Tutto questo non vale però – la linea di demarcazione tra i due metodi di sterminio non può essere tracciata in modo sufficientemente perspicuo – per gli assassini di Auschwitz. Non esiste solo l’innocenza del male (Eatherly¹) e la banalità del male (Eichmann), ma anche – anzi non «anche», ma «soprattutto» – la malvagità del vero male, o di chi è diventato o è stato reso ineluttabilmente malvagio dalla consuetudine con il male. Costoro – e ciò li differenzia radicalmente dagli assassini di massa nel senso di Eatherly – non furono capaci di vedere né il male esercitato giorno dopo giorno come full time job con le umiliazioni continue, con le torture, le «iniezioni letali» ecc., né la loro irrevocabile metamorfosi in esseri malvagi. Ormai non potevano più rendersi conto di come il vivente non fosse per loro null’altro che l’ancora torturabile (questa la segreta definizione di «vita» nel lager) e come questo fosse il loro modo di trattare concretamente gli esseri umani, e come non solo agissero così o potessero agire così, ma dovessero agire così (il che ebbe un unico esito, che Himmler celebrò come «fermezza» eroica di cui essere fieri). E non potevano più rendersene conto perché il male non era più distinguibile dal fondale di un universo quotidiano moralmente indifferente, essendo divenuto esso stesso il mondo («le monde concentrationnaire»), il mondo normale e quotidiano nel quale a essere fuori luogo erano i comportamenti e le parole non infami e non bassamente triviali (così come le intendiamo noi quotidianamente). La frase «buona notte» sulle labbra di una SS sarebbe apparsa una mostruosità nell’inferno di Auschwitz (tra l’altro «inferno» è una parola fin troppo misurata, dal momento che rimanda all’inferno classico come luogo di punizione per i malvagi – definizione che i nazisti avrebbero sottoscritto, in quanto coloro che avevano rinchiuso nei lager «erano stati puniti» per il male innato di essere ebrei, zingari o marxisti).

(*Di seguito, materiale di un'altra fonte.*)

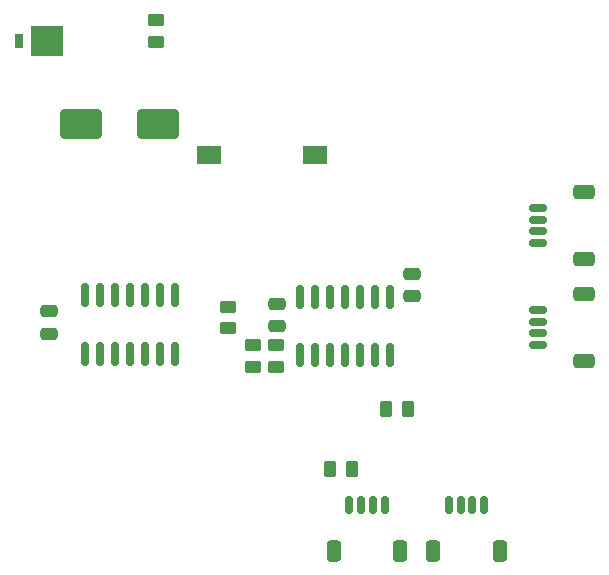
<source format=gbr>
%TF.GenerationSoftware,KiCad,Pcbnew,(6.0.8-1)-1*%
%TF.CreationDate,2022-12-25T14:42:34-06:00*%
%TF.ProjectId,M4_CAN_Feather_Carrier,4d345f43-414e-45f4-9665-61746865725f,rev?*%
%TF.SameCoordinates,Original*%
%TF.FileFunction,Paste,Top*%
%TF.FilePolarity,Positive*%
%FSLAX46Y46*%
G04 Gerber Fmt 4.6, Leading zero omitted, Abs format (unit mm)*
G04 Created by KiCad (PCBNEW (6.0.8-1)-1) date 2022-12-25 14:42:34*
%MOMM*%
%LPD*%
G01*
G04 APERTURE LIST*
G04 Aperture macros list*
%AMRoundRect*
0 Rectangle with rounded corners*
0 $1 Rounding radius*
0 $2 $3 $4 $5 $6 $7 $8 $9 X,Y pos of 4 corners*
0 Add a 4 corners polygon primitive as box body*
4,1,4,$2,$3,$4,$5,$6,$7,$8,$9,$2,$3,0*
0 Add four circle primitives for the rounded corners*
1,1,$1+$1,$2,$3*
1,1,$1+$1,$4,$5*
1,1,$1+$1,$6,$7*
1,1,$1+$1,$8,$9*
0 Add four rect primitives between the rounded corners*
20,1,$1+$1,$2,$3,$4,$5,0*
20,1,$1+$1,$4,$5,$6,$7,0*
20,1,$1+$1,$6,$7,$8,$9,0*
20,1,$1+$1,$8,$9,$2,$3,0*%
G04 Aperture macros list end*
%ADD10RoundRect,0.150000X0.625000X-0.150000X0.625000X0.150000X-0.625000X0.150000X-0.625000X-0.150000X0*%
%ADD11RoundRect,0.250000X0.650000X-0.350000X0.650000X0.350000X-0.650000X0.350000X-0.650000X-0.350000X0*%
%ADD12RoundRect,0.250000X1.500000X1.000000X-1.500000X1.000000X-1.500000X-1.000000X1.500000X-1.000000X0*%
%ADD13R,2.670000X2.540000*%
%ADD14R,0.760000X1.270000*%
%ADD15RoundRect,0.150000X-0.150000X-0.625000X0.150000X-0.625000X0.150000X0.625000X-0.150000X0.625000X0*%
%ADD16RoundRect,0.250000X-0.350000X-0.650000X0.350000X-0.650000X0.350000X0.650000X-0.350000X0.650000X0*%
%ADD17RoundRect,0.250000X0.475000X-0.250000X0.475000X0.250000X-0.475000X0.250000X-0.475000X-0.250000X0*%
%ADD18RoundRect,0.250000X0.450000X-0.262500X0.450000X0.262500X-0.450000X0.262500X-0.450000X-0.262500X0*%
%ADD19RoundRect,0.150000X-0.150000X0.825000X-0.150000X-0.825000X0.150000X-0.825000X0.150000X0.825000X0*%
%ADD20RoundRect,0.250000X0.262500X0.450000X-0.262500X0.450000X-0.262500X-0.450000X0.262500X-0.450000X0*%
%ADD21R,2.000000X1.500000*%
%ADD22RoundRect,0.250000X-0.450000X0.262500X-0.450000X-0.262500X0.450000X-0.262500X0.450000X0.262500X0*%
%ADD23RoundRect,0.150000X0.150000X-0.825000X0.150000X0.825000X-0.150000X0.825000X-0.150000X-0.825000X0*%
G04 APERTURE END LIST*
D10*
%TO.C,X3*%
X132620000Y-83796000D03*
X132620000Y-82796000D03*
X132620000Y-81796000D03*
X132620000Y-80796000D03*
D11*
X136495000Y-85096000D03*
X136495000Y-79496000D03*
%TD*%
D12*
%TO.C,C1*%
X100405000Y-73660000D03*
X93905000Y-73660000D03*
%TD*%
D13*
%TO.C,D1*%
X91001000Y-66675000D03*
D14*
X88646000Y-66675000D03*
%TD*%
D15*
%TO.C,X2*%
X116600000Y-105950000D03*
X117600000Y-105950000D03*
X118600000Y-105950000D03*
X119600000Y-105950000D03*
D16*
X115300000Y-109825000D03*
X120900000Y-109825000D03*
%TD*%
D17*
%TO.C,C4*%
X91186000Y-91440000D03*
X91186000Y-89540000D03*
%TD*%
D18*
%TO.C,R5*%
X100203000Y-66722000D03*
X100203000Y-64897000D03*
%TD*%
D17*
%TO.C,C3*%
X110490000Y-90800000D03*
X110490000Y-88900000D03*
%TD*%
D19*
%TO.C,U3*%
X120015000Y-88330000D03*
X118745000Y-88330000D03*
X117475000Y-88330000D03*
X116205000Y-88330000D03*
X114935000Y-88330000D03*
X113665000Y-88330000D03*
X112395000Y-88330000D03*
X112395000Y-93280000D03*
X113665000Y-93280000D03*
X114935000Y-93280000D03*
X116205000Y-93280000D03*
X117475000Y-93280000D03*
X118745000Y-93280000D03*
X120015000Y-93280000D03*
%TD*%
D17*
%TO.C,C2*%
X121920000Y-88265000D03*
X121920000Y-86365000D03*
%TD*%
D20*
%TO.C,R2*%
X116840000Y-102870000D03*
X115015000Y-102870000D03*
%TD*%
D10*
%TO.C,X4*%
X132620000Y-92426000D03*
X132620000Y-91426000D03*
X132620000Y-90426000D03*
X132620000Y-89426000D03*
D11*
X136495000Y-88126000D03*
X136495000Y-93726000D03*
%TD*%
D21*
%TO.C,SW1*%
X104720000Y-76327000D03*
X113720000Y-76327000D03*
%TD*%
D22*
%TO.C,R4*%
X108458000Y-92409000D03*
X108458000Y-94234000D03*
%TD*%
%TO.C,R3*%
X110363000Y-92409000D03*
X110363000Y-94234000D03*
%TD*%
D23*
%TO.C,U4*%
X94234000Y-93153000D03*
X95504000Y-93153000D03*
X96774000Y-93153000D03*
X98044000Y-93153000D03*
X99314000Y-93153000D03*
X100584000Y-93153000D03*
X101854000Y-93153000D03*
X101854000Y-88203000D03*
X100584000Y-88203000D03*
X99314000Y-88203000D03*
X98044000Y-88203000D03*
X96774000Y-88203000D03*
X95504000Y-88203000D03*
X94234000Y-88203000D03*
%TD*%
D15*
%TO.C,X1*%
X125033000Y-105950000D03*
X126033000Y-105950000D03*
X127033000Y-105950000D03*
X128033000Y-105950000D03*
D16*
X129333000Y-109825000D03*
X123733000Y-109825000D03*
%TD*%
D20*
%TO.C,R1*%
X121539000Y-97790000D03*
X119714000Y-97790000D03*
%TD*%
D18*
%TO.C,R6*%
X106300000Y-91012500D03*
X106300000Y-89187500D03*
%TD*%
M02*

</source>
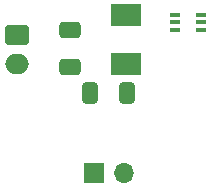
<source format=gbr>
%TF.GenerationSoftware,KiCad,Pcbnew,8.0.5*%
%TF.CreationDate,2025-11-11T23:33:08+01:00*%
%TF.ProjectId,TPS61221DCKx ( fixed output ),54505336-3132-4323-9144-434b78202820,rev?*%
%TF.SameCoordinates,Original*%
%TF.FileFunction,Soldermask,Bot*%
%TF.FilePolarity,Negative*%
%FSLAX46Y46*%
G04 Gerber Fmt 4.6, Leading zero omitted, Abs format (unit mm)*
G04 Created by KiCad (PCBNEW 8.0.5) date 2025-11-11 23:33:08*
%MOMM*%
%LPD*%
G01*
G04 APERTURE LIST*
G04 Aperture macros list*
%AMRoundRect*
0 Rectangle with rounded corners*
0 $1 Rounding radius*
0 $2 $3 $4 $5 $6 $7 $8 $9 X,Y pos of 4 corners*
0 Add a 4 corners polygon primitive as box body*
4,1,4,$2,$3,$4,$5,$6,$7,$8,$9,$2,$3,0*
0 Add four circle primitives for the rounded corners*
1,1,$1+$1,$2,$3*
1,1,$1+$1,$4,$5*
1,1,$1+$1,$6,$7*
1,1,$1+$1,$8,$9*
0 Add four rect primitives between the rounded corners*
20,1,$1+$1,$2,$3,$4,$5,0*
20,1,$1+$1,$4,$5,$6,$7,0*
20,1,$1+$1,$6,$7,$8,$9,0*
20,1,$1+$1,$8,$9,$2,$3,0*%
G04 Aperture macros list end*
%ADD10RoundRect,0.250000X-0.750000X0.600000X-0.750000X-0.600000X0.750000X-0.600000X0.750000X0.600000X0*%
%ADD11O,2.000000X1.700000*%
%ADD12RoundRect,0.100000X0.350000X0.100000X-0.350000X0.100000X-0.350000X-0.100000X0.350000X-0.100000X0*%
%ADD13R,1.700000X1.700000*%
%ADD14O,1.700000X1.700000*%
%ADD15RoundRect,0.250000X0.412500X0.650000X-0.412500X0.650000X-0.412500X-0.650000X0.412500X-0.650000X0*%
%ADD16R,2.500000X1.900000*%
%ADD17RoundRect,0.250000X-0.650000X0.412500X-0.650000X-0.412500X0.650000X-0.412500X0.650000X0.412500X0*%
G04 APERTURE END LIST*
D10*
%TO.C,BT1*%
X140437500Y-100043750D03*
D11*
X140437500Y-102543750D03*
%TD*%
D12*
%TO.C,U1*%
X156037500Y-98350000D03*
X156037500Y-99000000D03*
X156037500Y-99650000D03*
X153837500Y-99650000D03*
X153837500Y-99000000D03*
X153837500Y-98350000D03*
%TD*%
D13*
%TO.C,J1*%
X146937500Y-111793750D03*
D14*
X149477500Y-111793750D03*
%TD*%
D15*
%TO.C,C1*%
X149750000Y-105000000D03*
X146625000Y-105000000D03*
%TD*%
D16*
%TO.C,L1*%
X149687500Y-98400000D03*
X149687500Y-102500000D03*
%TD*%
D17*
%TO.C,C2*%
X144937500Y-99687500D03*
X144937500Y-102812500D03*
%TD*%
M02*

</source>
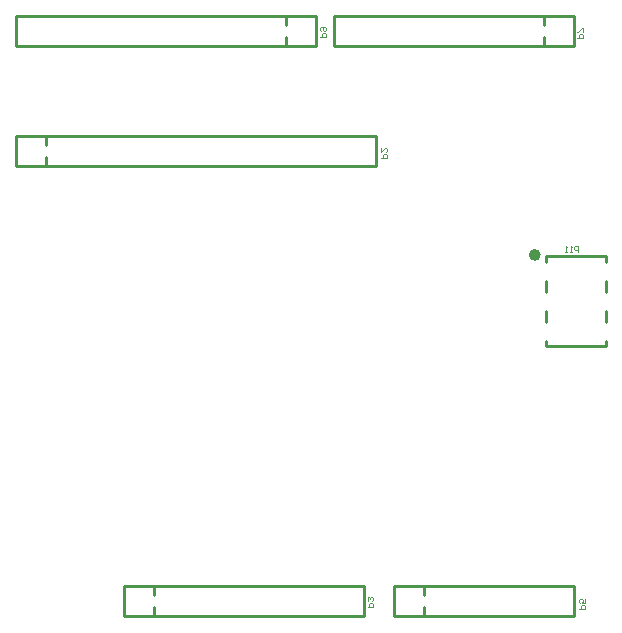
<source format=gbo>
G04*
G04 #@! TF.GenerationSoftware,Altium Limited,Altium Designer,22.6.1 (34)*
G04*
G04 Layer_Color=32896*
%FSLAX24Y24*%
%MOIN*%
G70*
G04*
G04 #@! TF.SameCoordinates,96953D4B-66F2-4494-BDAD-B8F046598AF4*
G04*
G04*
G04 #@! TF.FilePolarity,Positive*
G04*
G01*
G75*
%ADD13C,0.0100*%
%ADD14C,0.0200*%
%ADD17C,0.0039*%
D13*
X20550Y10223D02*
Y10412D01*
X22550Y10223D02*
Y10412D01*
X20550Y11026D02*
Y11416D01*
X22550Y11026D02*
Y11416D01*
X20550Y12030D02*
Y12420D01*
X22550Y12030D02*
Y12420D01*
X20550Y13034D02*
Y13223D01*
X22550Y13034D02*
Y13223D01*
X20550Y10223D02*
X22550D01*
X20550Y13223D02*
X22550D01*
X2900Y21223D02*
X12900D01*
X2900Y20223D02*
X12900D01*
Y21223D01*
X11900Y20223D02*
Y20523D01*
Y20923D02*
Y21223D01*
X2900Y20223D02*
Y21223D01*
X13500Y20223D02*
Y21223D01*
X21500D01*
X13500Y20223D02*
X21500D01*
Y21223D01*
X20500Y20223D02*
Y20523D01*
Y20923D02*
Y21223D01*
X15500Y1223D02*
X21500D01*
Y2223D01*
X15500D02*
X21500D01*
X15500Y1223D02*
Y2223D01*
X16500Y1923D02*
Y2223D01*
Y1223D02*
Y1523D01*
X14500Y1223D02*
Y2223D01*
X6500Y1223D02*
X14500D01*
X6500Y2223D02*
X14500D01*
X6500Y1223D02*
Y2223D01*
X7500Y1923D02*
Y2223D01*
Y1223D02*
Y1523D01*
X2904Y16223D02*
X14904D01*
X2904Y17223D02*
X14904D01*
X2904Y16223D02*
Y17223D01*
X3904Y16923D02*
Y17223D01*
Y16223D02*
Y16523D01*
X14904Y16223D02*
Y17223D01*
D14*
X20280Y13273D02*
G03*
X20280Y13273I-100J0D01*
G01*
D17*
X15069Y16519D02*
X15266D01*
Y16617D01*
X15233Y16650D01*
X15167D01*
X15135Y16617D01*
Y16519D01*
X15069Y16847D02*
Y16716D01*
X15200Y16847D01*
X15233D01*
X15266Y16814D01*
Y16749D01*
X15233Y16716D01*
X14606Y1526D02*
X14803D01*
Y1624D01*
X14770Y1657D01*
X14705D01*
X14672Y1624D01*
Y1526D01*
X14770Y1722D02*
X14803Y1755D01*
Y1821D01*
X14770Y1854D01*
X14737D01*
X14705Y1821D01*
Y1788D01*
Y1821D01*
X14672Y1854D01*
X14639D01*
X14606Y1821D01*
Y1755D01*
X14639Y1722D01*
X21604Y20512D02*
X21801D01*
Y20610D01*
X21768Y20643D01*
X21703D01*
X21670Y20610D01*
Y20512D01*
X21801Y20709D02*
Y20840D01*
X21768D01*
X21637Y20709D01*
X21604D01*
X13012Y20541D02*
X13209D01*
Y20640D01*
X13176Y20673D01*
X13110D01*
X13077Y20640D01*
Y20541D01*
X13045Y20738D02*
X13012Y20771D01*
Y20837D01*
X13045Y20869D01*
X13176D01*
X13209Y20837D01*
Y20771D01*
X13176Y20738D01*
X13143D01*
X13110Y20771D01*
Y20869D01*
X21644Y1476D02*
X21840D01*
Y1575D01*
X21808Y1608D01*
X21742D01*
X21709Y1575D01*
Y1476D01*
X21840Y1804D02*
Y1673D01*
X21742D01*
X21775Y1739D01*
Y1772D01*
X21742Y1804D01*
X21676D01*
X21644Y1772D01*
Y1706D01*
X21676Y1673D01*
X21624Y13366D02*
Y13563D01*
X21526D01*
X21493Y13530D01*
Y13465D01*
X21526Y13432D01*
X21624D01*
X21427Y13366D02*
X21362D01*
X21394D01*
Y13563D01*
X21427Y13530D01*
X21263Y13366D02*
X21198D01*
X21230D01*
Y13563D01*
X21263Y13530D01*
M02*

</source>
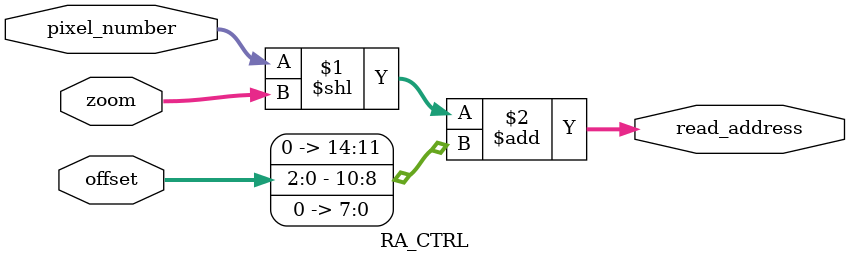
<source format=v>
module RA_CTRL (
    input wire [9:0] pixel_number, //HSYNC
    input wire [2:0] zoom, //max 5
	 input wire [2:0]offset,
    output [14:0] read_address
);
 

assign read_address = (pixel_number << zoom)+ {3'b0,offset,8'b0} ;

endmodule //RA_CTRL
</source>
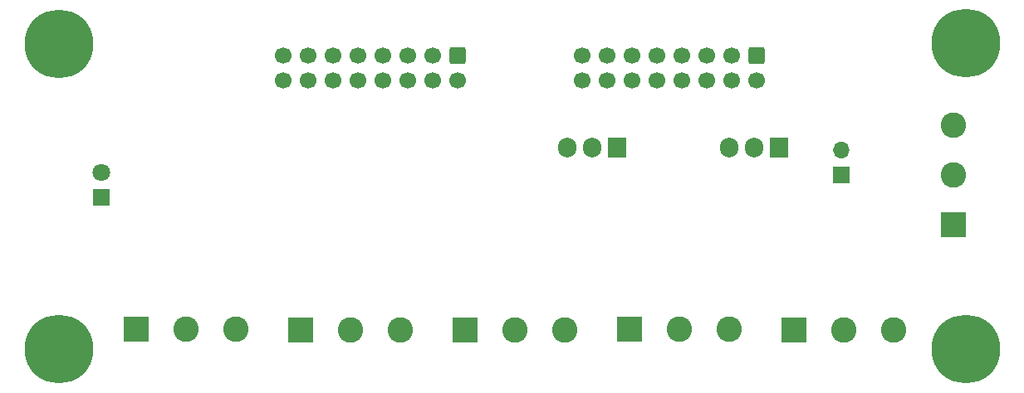
<source format=gbr>
%TF.GenerationSoftware,KiCad,Pcbnew,(6.0.0-0)*%
%TF.CreationDate,2022-12-13T21:11:07-05:00*%
%TF.ProjectId,power-module,706f7765-722d-46d6-9f64-756c652e6b69,rev?*%
%TF.SameCoordinates,Original*%
%TF.FileFunction,Soldermask,Bot*%
%TF.FilePolarity,Negative*%
%FSLAX46Y46*%
G04 Gerber Fmt 4.6, Leading zero omitted, Abs format (unit mm)*
G04 Created by KiCad (PCBNEW (6.0.0-0)) date 2022-12-13 21:11:07*
%MOMM*%
%LPD*%
G01*
G04 APERTURE LIST*
G04 Aperture macros list*
%AMRoundRect*
0 Rectangle with rounded corners*
0 $1 Rounding radius*
0 $2 $3 $4 $5 $6 $7 $8 $9 X,Y pos of 4 corners*
0 Add a 4 corners polygon primitive as box body*
4,1,4,$2,$3,$4,$5,$6,$7,$8,$9,$2,$3,0*
0 Add four circle primitives for the rounded corners*
1,1,$1+$1,$2,$3*
1,1,$1+$1,$4,$5*
1,1,$1+$1,$6,$7*
1,1,$1+$1,$8,$9*
0 Add four rect primitives between the rounded corners*
20,1,$1+$1,$2,$3,$4,$5,0*
20,1,$1+$1,$4,$5,$6,$7,0*
20,1,$1+$1,$6,$7,$8,$9,0*
20,1,$1+$1,$8,$9,$2,$3,0*%
G04 Aperture macros list end*
%ADD10C,1.700000*%
%ADD11RoundRect,0.250000X-0.600000X0.600000X-0.600000X-0.600000X0.600000X-0.600000X0.600000X0.600000X0*%
%ADD12C,0.800000*%
%ADD13C,7.000000*%
%ADD14R,2.600000X2.600000*%
%ADD15C,2.600000*%
%ADD16R,1.800000X1.800000*%
%ADD17C,1.800000*%
%ADD18O,1.905000X2.000000*%
%ADD19R,1.905000X2.000000*%
%ADD20R,1.700000X1.700000*%
%ADD21O,1.700000X1.700000*%
G04 APERTURE END LIST*
D10*
%TO.C,J8*%
X79756000Y-69596000D03*
X82296000Y-69596000D03*
X84836000Y-69596000D03*
X87376000Y-69596000D03*
X89916000Y-69596000D03*
X92456000Y-69596000D03*
X94996000Y-69596000D03*
X97536000Y-69596000D03*
X79756000Y-67056000D03*
X82296000Y-67056000D03*
X84836000Y-67056000D03*
X87376000Y-67056000D03*
X89916000Y-67056000D03*
X92456000Y-67056000D03*
X94996000Y-67056000D03*
D11*
X97536000Y-67056000D03*
%TD*%
D12*
%TO.C,REF\u002A\u002A*%
X149352000Y-63161000D03*
X149352000Y-68411000D03*
X146727000Y-65786000D03*
X147495845Y-67642155D03*
X147495845Y-63929845D03*
X151977000Y-65786000D03*
X151208155Y-67642155D03*
X151208155Y-63929845D03*
D13*
X149352000Y-65786000D03*
%TD*%
%TO.C,REF\u002A\u002A*%
X149352000Y-97028000D03*
D12*
X151208155Y-95171845D03*
X151208155Y-98884155D03*
X151977000Y-97028000D03*
X147495845Y-95171845D03*
X147495845Y-98884155D03*
X146727000Y-97028000D03*
X149352000Y-99653000D03*
X149352000Y-94403000D03*
%TD*%
D13*
%TO.C,REF\u002A\u002A*%
X56896000Y-97028000D03*
D12*
X58752155Y-95171845D03*
X58752155Y-98884155D03*
X59521000Y-97028000D03*
X55039845Y-95171845D03*
X55039845Y-98884155D03*
X54271000Y-97028000D03*
X56896000Y-99653000D03*
X56896000Y-94403000D03*
%TD*%
%TO.C,REF\u002A\u002A*%
X58752155Y-64008000D03*
X56896000Y-63239155D03*
X55039845Y-64008000D03*
X54271000Y-65864155D03*
X55039845Y-67720310D03*
X56896000Y-68489155D03*
X58752155Y-67720310D03*
X59521000Y-65864155D03*
D13*
X56896000Y-65864155D03*
%TD*%
D14*
%TO.C,J7*%
X64775000Y-94996000D03*
D15*
X69855000Y-94996000D03*
X74935000Y-94996000D03*
%TD*%
D16*
%TO.C,D2*%
X61214000Y-81539000D03*
D17*
X61214000Y-78999000D03*
%TD*%
D14*
%TO.C,J6*%
X81534000Y-95047000D03*
D15*
X86614000Y-95047000D03*
X91694000Y-95047000D03*
%TD*%
D14*
%TO.C,J5*%
X98298000Y-95047000D03*
D15*
X103378000Y-95047000D03*
X108458000Y-95047000D03*
%TD*%
D14*
%TO.C,J4*%
X131831000Y-95047000D03*
D15*
X136911000Y-95047000D03*
X141991000Y-95047000D03*
%TD*%
D14*
%TO.C,J3*%
X115067000Y-94996000D03*
D15*
X120147000Y-94996000D03*
X125227000Y-94996000D03*
%TD*%
D14*
%TO.C,J1*%
X148133000Y-84333000D03*
D15*
X148133000Y-79253000D03*
X148133000Y-74173000D03*
%TD*%
D18*
%TO.C,U2*%
X125222000Y-76454000D03*
X127762000Y-76454000D03*
D19*
X130302000Y-76454000D03*
%TD*%
D18*
%TO.C,U1*%
X108712000Y-76454000D03*
X111252000Y-76454000D03*
D19*
X113792000Y-76454000D03*
%TD*%
D20*
%TO.C,SW1*%
X136652000Y-79253000D03*
D21*
X136652000Y-76713000D03*
%TD*%
D10*
%TO.C,J2*%
X110236000Y-69596000D03*
X112776000Y-69596000D03*
X115316000Y-69596000D03*
X117856000Y-69596000D03*
X120396000Y-69596000D03*
X122936000Y-69596000D03*
X125476000Y-69596000D03*
X128016000Y-69596000D03*
X110236000Y-67056000D03*
X112776000Y-67056000D03*
X115316000Y-67056000D03*
X117856000Y-67056000D03*
X120396000Y-67056000D03*
X122936000Y-67056000D03*
X125476000Y-67056000D03*
D11*
X128016000Y-67056000D03*
%TD*%
M02*

</source>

Che tutto ciò non riguardi gli esecutori coinvolti nel crimine atomico, e che gli Eatherly sovrastino di gran lunga, anzi non siano moralmente paragonabili alle SS, non significa naturalmente che le loro azioni siano state meno orribili. Hiroshima fu, infatti, incomparabilmente peggiore di Auschwitz: quando un uomo è in grado di sterminare nella frazione di un secondo duecentomila suoi simili (oggi milioni), le duemila SS, le quali potevano eliminare solo «peu à peu» milioni di persone, risultano al suo confronto (mi si perdoni il termine) inoffensivi. Il rischio atomico minaccia infatti l’esistenza dell’umanità nel suo insieme – cosa che non si può affermare dei campi di sterminio. Mentre le armi atomiche sono letteralmente «apocalittiche», i lager furono o sono «apocalittici» solo in senso metaforico. In confronto ai moderni metodi di annientamento, ciò che accadde nei lager nei tre anni che precedettero Hiroshima fu (ho delle remore a scrivere la parola) innocuo. La tecnologia e l’output del sistema concentrazionario, in confronto allo standard tecnico e alle prestazioni potenziali delle installazioni missilistiche di oggi, furono ancora grezze e basate sul paradigma del XIX secolo. Ciò che gli impianti concentrazionari «producevano» nel corso di una sequenza di lavoro non erano centinaia di migliaia o milioni di morti ma (esito di nuovo) «solo» centinaia.

Non c’è dubbio: il «futuro» appartiene allo sterminio più moderno (posto che la parola «futuro» si possa applicare ad apparati che generano mancanza di futuro). Peraltro tutto ciò non esclude che nei paesi ancora non completamente industrializzati Auschwitz continui a essere un modello per lungo tempo. I governi che non sono ancora giunti al punto di materializzare Hiroshima si accontenteranno di installare «Auschwitz». Anche il principio-Auscwitz ha dunque ancora un futuro, visto che «il futuro non è iniziato dappertutto». I due sistemi di genocidio, quello moderno e quello non ancora del tutto moderno, continueranno a «sovrapporsi» per lungo tempo, almeno fino a quando ci sarà concesso di sopravvivere.

Günther Anders

[19 marzo 1979]

¹: Claude Eatherly (1918-1978) prese parte alla missione che sganciò la bomba atomica su Hiroshima il 6 agosto 1945.